En matière d’antidépresseurs, et plus précisément les SSRI, on constate que certains médicaments sont plutôt métabolisés par le CYP2C19 et d'autres, plutôt par le CYP2D6. Par exemple, l’escitalopram est métabolisé essentiellement par le CYP2C19 pour donner un métabolite inactif. Une étude rétrospective sur plus de 2.000 patients a évalué l'impact du génotype à la fois sur la réponse pharmacocinétique, mais également sur la réponse clinique suite à la prise d’escitalopram. Représenté par la Fig. 1, « on observe en abscisse l'augmentation d'activité du CYP2C19. Les métaboliseurs lents sont représentés sur la gauche et les métaboliseurs ultra-rapides, sur la droite. Avec la courbe bleue, qui représente la concentration plasmatique d’escitalopram, on observe que la concentration diminue en fonction de l'activité du CYP2C19. En noir, c'est le pourcentage de patients qui sont en dessous d'un seuil de réponse. Et donc, vous voyez que le pourcentage de patients augmente. Mais ce qui est intéressant pour les cliniciens, c'est la courbe rouge. Et vous voyez que dans les deux extrémités, vous avez une augmentation de la proportion des patients pour lesquels on a dû changer le traitement au cours de la première année, soit à cause des effets secondaires soit du manque d’efficacité. Donc, on a dû réaliser des Shifts », a déclaré le

Pr Haufroid. « Dans le cas du CYP2C19, ça représente à peu près 10 % de la population, ce qui est non négligeable ».

Très récemment, une équipe d'experts internationaux a revu les recommandations pour les SSRI. Des recommandations ont été édictées pour une série de médicaments :

paroxetine, fluvoxamine, venlafaxine, vortioxetine et CYP2D6
citalopram, escitalopram, sertraline et CYP2C19
sertraline et CYP2B6

En fonction du médicament prescrit (ou à prescrire), le test de génotypage impliquera éventuellement un cytochrome différent. « Chez les métaboliseurs lents, on va soit proposer des réductions de doses, si on connaît le génotype, soit proposer de passer à un autre médicament qui n'est pas métabolisé par la même voie pharmacocinétique. Pour les métaboliseurs ultra-rapides, on va plutôt proposer de passer à un autre médicament plutôt qu'augmenter la dose, ce qui est une approche qui est moins souvent recommandée ».
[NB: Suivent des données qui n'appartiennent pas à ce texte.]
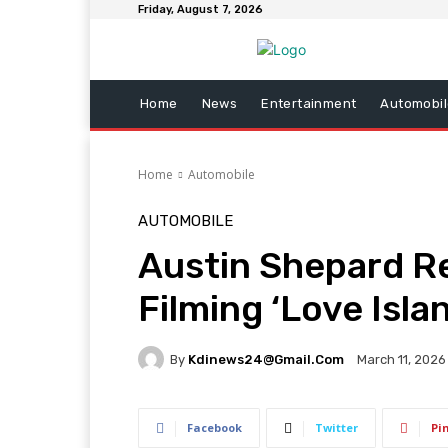
Friday, August 7, 2026
Home
News
Entertainment
Automobil
Home
Automobile
AUTOMOBILE
Austin Shepard R
Filming ‘Love Isla
By
Kdinews24@gmail.com
March 11, 2026
Facebook
Twitter
Pi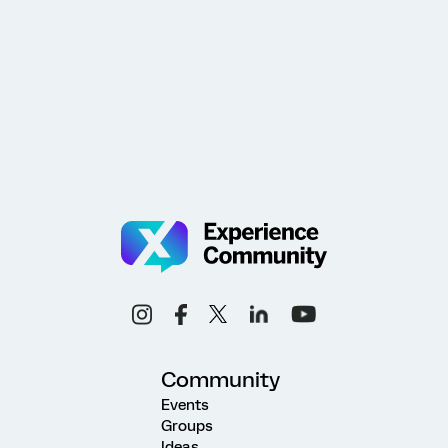
Community
Events
Groups
Ideas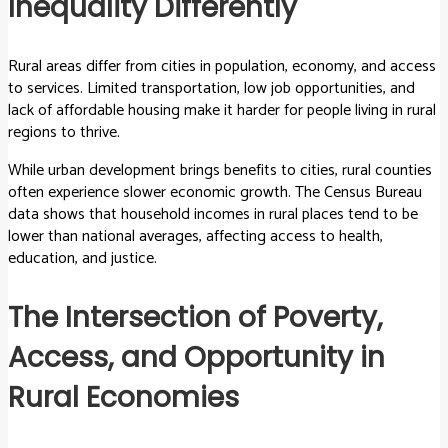
Inequality Differently
Rural areas differ from cities in population, economy, and access
to services. Limited transportation, low job opportunities, and
lack of affordable housing make it harder for people living in rural
regions to thrive.
While urban development brings benefits to cities, rural counties
often experience slower economic growth. The Census Bureau
data shows that household incomes in rural places tend to be
lower than national averages, affecting access to health,
education, and justice.
The Intersection of Poverty,
Access, and Opportunity in
Rural Economies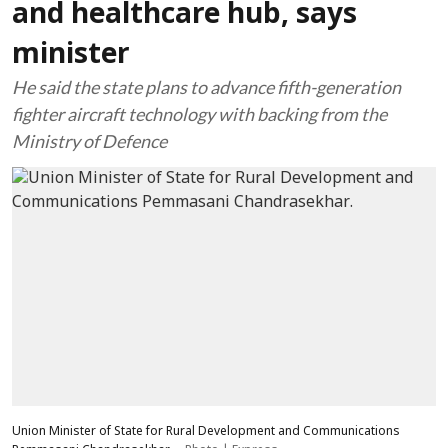
and healthcare hub, says
minister
He said the state plans to advance fifth-generation
fighter aircraft technology with backing from the
Ministry of Defence
Union Minister of State for Rural Development and Communications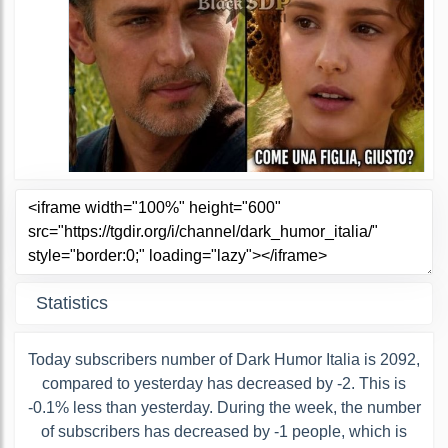
Statistics
Today subscribers number of Dark Humor Italia is 2092,
compared to yesterday has decreased by -2. This is
-0.1% less than yesterday. During the week, the number
of subscribers has decreased by -1 people, which is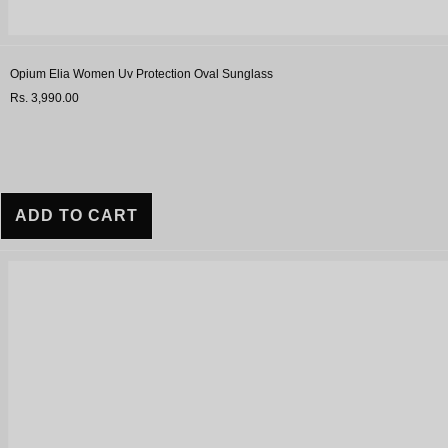
Opium Elia Women Uv Protection Oval Sunglass
Rs. 3,990.00
ADD TO CART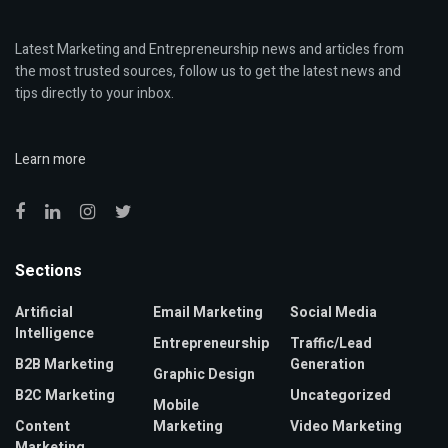
Latest Marketing and Entrepreneurship news and articles from
the most trusted sources, follow us to get the latest news and
tips directly to your inbox.
Learn more
Sections
Artificial
Email Marketing
Social Media
Intelligence
Entrepreneurship
Traffic/Lead
B2B Marketing
Generation
Graphic Design
B2C Marketing
Uncategorized
Mobile
Content
Marketing
Video Marketing
Marketing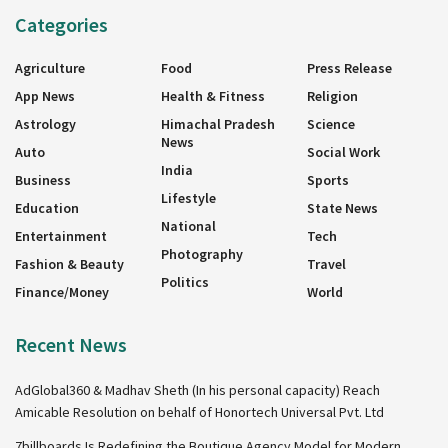
Categories
Agriculture
Food
Press Release
App News
Health & Fitness
Religion
Astrology
Himachal Pradesh
Science
News
Auto
Social Work
India
Business
Sports
Lifestyle
Education
State News
National
Entertainment
Tech
Photography
Fashion & Beauty
Travel
Politics
Finance/Money
World
Recent News
AdGlobal360 & Madhav Sheth (In his personal capacity) Reach
Amicable Resolution on behalf of Honortech Universal Pvt. Ltd
7billboards Is Redefining the Boutique Agency Model for Modern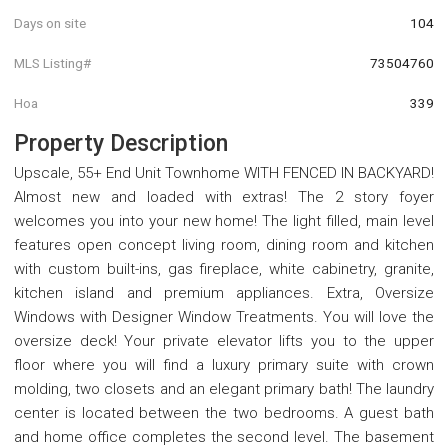
Days on site
104
MLS Listing#
73504760
Hoa
339
Property Description
Upscale, 55+ End Unit Townhome WITH FENCED IN BACKYARD!
Almost new and loaded with extras! The 2 story foyer
welcomes you into your new home! The light filled, main level
features open concept living room, dining room and kitchen
with custom built-ins, gas fireplace, white cabinetry, granite,
kitchen island and premium appliances. Extra, Oversize
Windows with Designer Window Treatments. You will love the
oversize deck! Your private elevator lifts you to the upper
floor where you will find a luxury primary suite with crown
molding, two closets and an elegant primary bath! The laundry
center is located between the two bedrooms. A guest bath
and home office completes the second level. The basement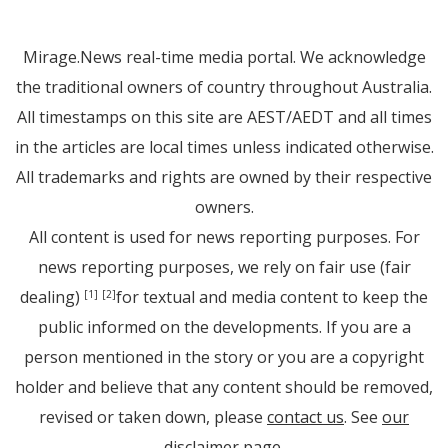
Mirage.News real-time media portal. We acknowledge
the traditional owners of country throughout Australia.
All timestamps on this site are AEST/AEDT and all times
in the articles are local times unless indicated otherwise.
All trademarks and rights are owned by their respective
owners.
All content is used for news reporting purposes. For
news reporting purposes, we rely on fair use (fair
dealing)
for textual and media content to keep the
[1]
[2]
public informed on the developments. If you are a
person mentioned in the story or you are a copyright
holder and believe that any content should be removed,
revised or taken down, please
contact us
. See
our
disclaimer page
.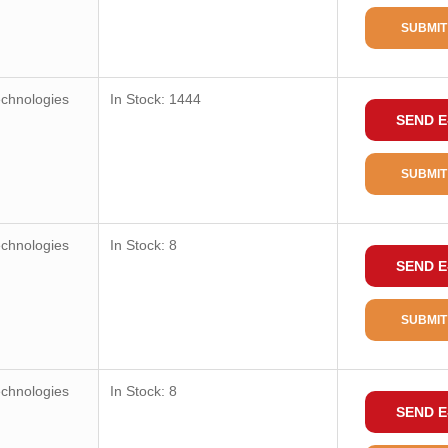
SUBMIT
echnologies
In Stock: 1444
SEND E
SUBMIT
echnologies
In Stock: 8
SEND E
SUBMIT
echnologies
In Stock: 8
SEND E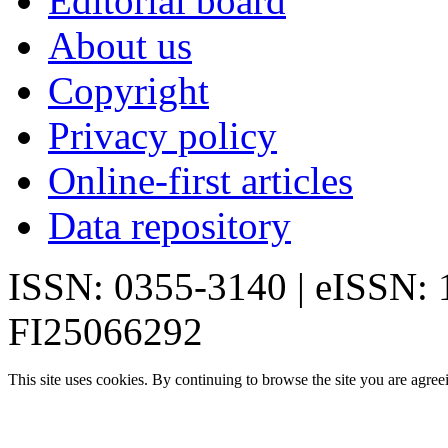
Editorial board
About us
Copyright
Privacy policy
Online-first articles
Data repository
ISSN: 0355-3140 | eISSN:
FI25066292
This site uses cookies. By continuing to browse the site you are agree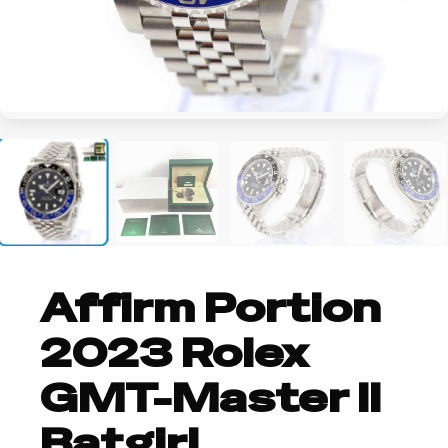
+1
Affirm Portion
2023 Rolex
GMT-Master II
Batgirl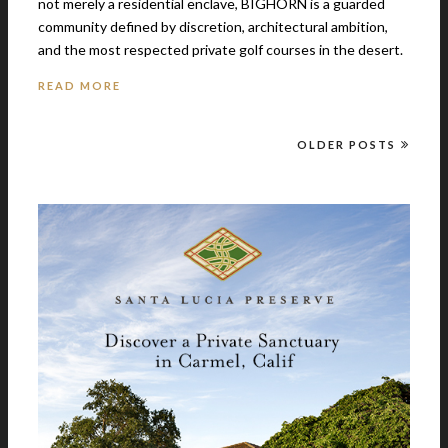
not merely a residential enclave, BIGHORN is a guarded
community defined by discretion, architectural ambition,
and the most respected private golf courses in the desert.
READ MORE
OLDER POSTS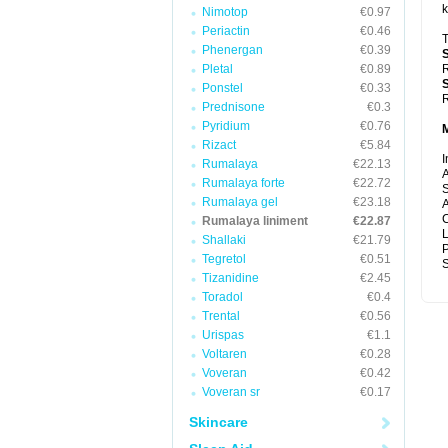
k
Nimotop
€0.97
Periactin
€0.46
T
Phenergan
€0.39
Pletal
€0.89
R
Ponstel
€0.33
R
Prednisone
€0.3
Pyridium
€0.76
Rizact
€5.84
I
Rumalaya
€22.13
A
Rumalaya forte
€22.72
S
Rumalaya gel
€23.18
A
C
Rumalaya liniment
€22.87
Shallaki
€21.79
P
Tegretol
€0.51
S
Tizanidine
€2.45
Toradol
€0.4
Trental
€0.56
Urispas
€1.1
Voltaren
€0.28
Voveran
€0.42
Voveran sr
€0.17
Skincare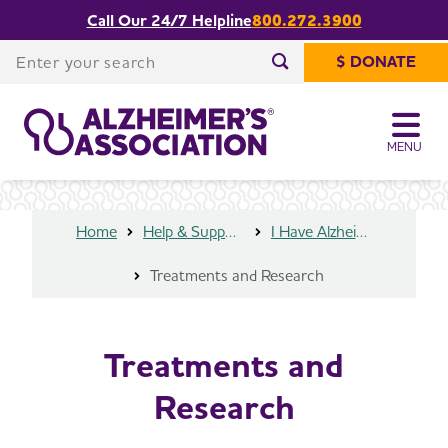
Call Our 24/7 Helpline
800.272.3900
Share or print
Treatments and Research
this page
Enter your search
$ DONATE
Enter your search
MENU
Home
Help & Support
I Have Alzheimer's
Treatments and Research
Treatments and
Research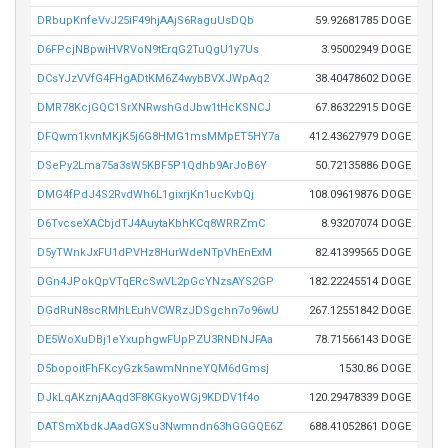
DRbupKnfeVvJ25iF49hjAAjS6RaguUsDQb
59.92681785 DOGE
D6FPcjNBpwiHVRVoN9tErqG2TuQgU1y7Us
3.95002949 DOGE
DCsYJzVVfG4FHgADtKM6Z4wybBVXJWpAq2
38.40478602 DOGE
DMR78KcjGQC1SrXNRwshGdJbw1tHcKSNCJ
67.86322915 DOGE
DFQwm1kvnMKjK5j6G8HMG1msMMpET5HY7a
412.43627979 DOGE
DSePy2Lma75a3sW5KBF5P1Qdhb9ArJoB6Y
50.72135886 DOGE
DMG4fPdJ4S2RvdWh6L1gixrjKn1ucKvbQj
108.09619876 DOGE
D6TvcseXACbjdTJ4AuytaKbhKCq8WRRZmC
8.93207074 DOGE
D5yTWnkJxFU1dPVHz8HurWdeNTpVhEnExM
82.41399565 DOGE
DGn4JPokQpVTqERcSwVL2pGcYNzsAYS2GP
182.22245514 DOGE
DGdRuN8scRMhLEuhVCWRzJDSgchn7o96wU
267.12551842 DOGE
DE5WoXuDBj1eYxuphgwFUpPZU3RNDNJFAa
78.71566143 DOGE
D5bopoitFhFKcyGzk5awmNnneYQM6dGmsj
1530.86 DOGE
DJkLqAKznjAAqd3F8KGkyoWGj9KDDV1f4o
120.29478339 DOGE
DATSmXbdkJAadGXSu3Nwmndn63hGGGQE6Z
688.41052861 DOGE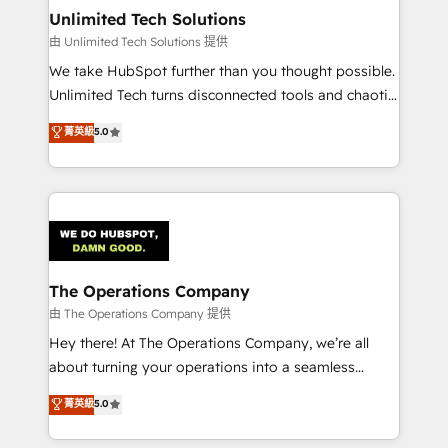
from other CRMs to HubSpot without data loss or
Unlimited Tech Solutions
downtime. 🔹 RevOps Strategy: Align teams,
由 Unlimited Tech Solutions 提供
processes, and data to drive revenue efficiency. 🔹
We take HubSpot further than you thought possible.
Integrations: Connect HubSpot with your tech stack
Unlimited Tech turns disconnected tools and chaotic
for better adoption. 🔹 Custom Solutions: Build
processes into a seamless, high-performing revenue
菁英級
5.0
tailored apps, workflows, and configurations. We are
engine. We combine RevOps strategy with deep
SOC 2 Type II and ISO 27001 certified, reinforcing
technical execution to help teams scale faster—with
our commitment to data security and compliance. At
cleaner data, smarter automation, and more
OneMetric, we help revenue teams focus on the
predictable revenue. Specialties: · HubSpot
OneMetric that matters most: revenue.
Implementation & Migration · Native & Custom
Integrations · Custom Development · CPQ & FSM ·
Reporting & Analytics · GTM Architecture · Sales &
The Operations Company
Marketing Enablement If you’re ready to elevate
由 The Operations Company 提供
HubSpot from “just your CRM” to your growth
Hey there! At The Operations Company, we’re all
infrastructure—let’s talk.
about turning your operations into a seamless
experience that powers real results. We specialize in
菁英級
5.0
transforming complex systems into efficient,
scalable solutions that work across your entire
Si l'on regarde ce qu'il se passe dans le cadre des antipsychotiques atypiques, certains d’entre eux, comme l'aripiprazole ou la rispéridone, sont très fortement métabolisés par le CYP2D6. Des études rétrospectives de cohorte récentes réalisées sur plus d'un millier de patients, sont arrivées à des conclusion similaires : « Mais ce qui est intéressant, c'est que vous voyez un effet aussi significatif sur les switch. C'est-à-dire qu'on retrouve une augmentation de switch chez les patients qui sont des métaboliseurs ultra-rapides et chez les patients qui sont des métaboliseurs lents ».

La pharmacogénétique
en pratique actuelle

« Aujourd’hui, on effectue plutôt des analyses rétrospectives, c'est-à-dire lorsque le clinicien voit une réponse anormale, on nous demande soit une analyse de monitoring thérapeutique, soit une analyse de pharmacogénétique. Mais ces analyses pourraient être réalisées, évidemment, de manière prospective et donc on pourrait, dans une situation idéale, adapter le traitement en fonction des caractéristiques génétiques. Sommes-nous prêts actuellement ? Techniquement parlant, oui. Maintenant, cela a beaucoup d'implications, notamment au niveau médico légal car si l’information génétique est connue dans le dossier médical du patient, ne pas la prendre en compte pourrait éventuellement être considéré à terme comme une erreur médicale », conclut le Professeur Haufroid.